La Conner School district proposed a maintenance and operations levy and a technology levy to replace two levies that expire this year. Had they passed, they would have provided a total of nearly $1.5 million per year in school funding for 2017 and 2018.
According to early vote counts released by the Skagit County Auditor’s office, the maintenance and operations levy was failing 58.5 “No” to 41.5 percent “Yes.” The technology levy fared slightly worse, with 59.42 percent “No” and 40.58 percent “Yes.”
Results will be official when the election is certified on Feb. 19.
A school funding vote hasn’t failed in La Conner for generations. The levies expiring this year passed in a landslide with more than 70 percent “Yes” in 2012.
But this time there was a federal court’s so called Great Wolf Lodge decision that took nearly all of Shelter Bay and other homes on leased Swinomish Reservation land off the school tax rolls.
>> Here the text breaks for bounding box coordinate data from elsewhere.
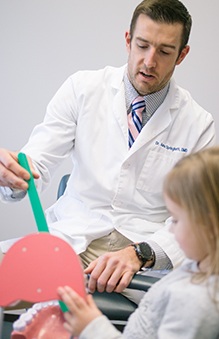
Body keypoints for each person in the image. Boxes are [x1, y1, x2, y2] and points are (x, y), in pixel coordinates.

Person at [0, 0, 216, 300]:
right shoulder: (83, 88)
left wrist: (142, 253)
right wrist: (12, 176)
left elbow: (200, 217)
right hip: (71, 236)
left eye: (165, 52)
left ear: (182, 55)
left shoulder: (199, 123)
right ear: (128, 40)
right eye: (142, 45)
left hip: (140, 254)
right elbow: (36, 164)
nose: (149, 61)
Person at [57, 146, 219, 339]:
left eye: (175, 220)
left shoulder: (194, 302)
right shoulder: (196, 269)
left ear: (210, 226)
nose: (171, 229)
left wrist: (92, 328)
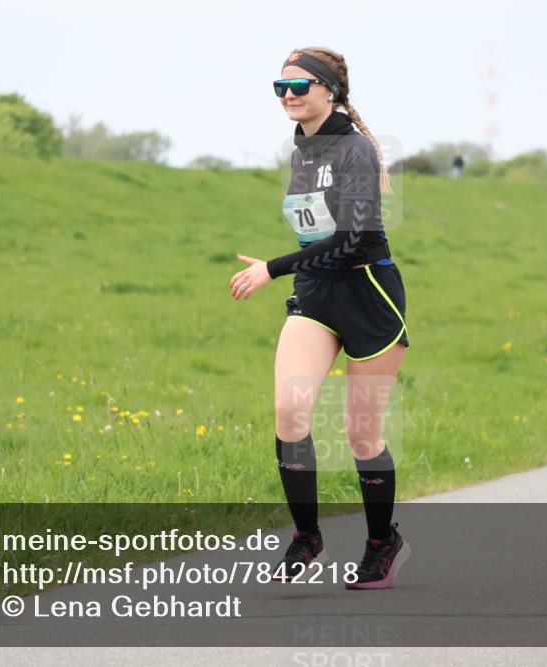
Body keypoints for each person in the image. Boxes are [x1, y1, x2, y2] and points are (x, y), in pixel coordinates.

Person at [229, 46, 411, 590]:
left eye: (299, 86)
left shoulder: (353, 150)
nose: (288, 96)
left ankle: (383, 543)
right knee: (289, 409)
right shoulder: (300, 148)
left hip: (369, 295)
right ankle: (307, 535)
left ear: (329, 91)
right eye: (280, 88)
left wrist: (273, 268)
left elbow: (353, 240)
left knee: (361, 435)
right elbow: (315, 231)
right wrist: (293, 270)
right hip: (316, 293)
The Great Wolf decision shifted the tax burden to the remaining taxpayers, creating a debacle.
More than 52 percent of the registered voters live on land the school district cannot tax. Also, about two-thirds of the district’s students – including children who are Swinomish tribal members as well as children who live in Shelter Bay – live on reservation land the district cannot tax.
Many of the voters on tribal land apparently voted not to tax their neighbors.
On Tuesday, 1,323 ballots had been counted and more will be counted in coming days. In the 2013 school bond election 1,647 ballots were cast.
La Conner is the only district in Skagit County with failing levies. In Burlington, Concrete and Mount Vernon the school levies were passing in the early vote tallies.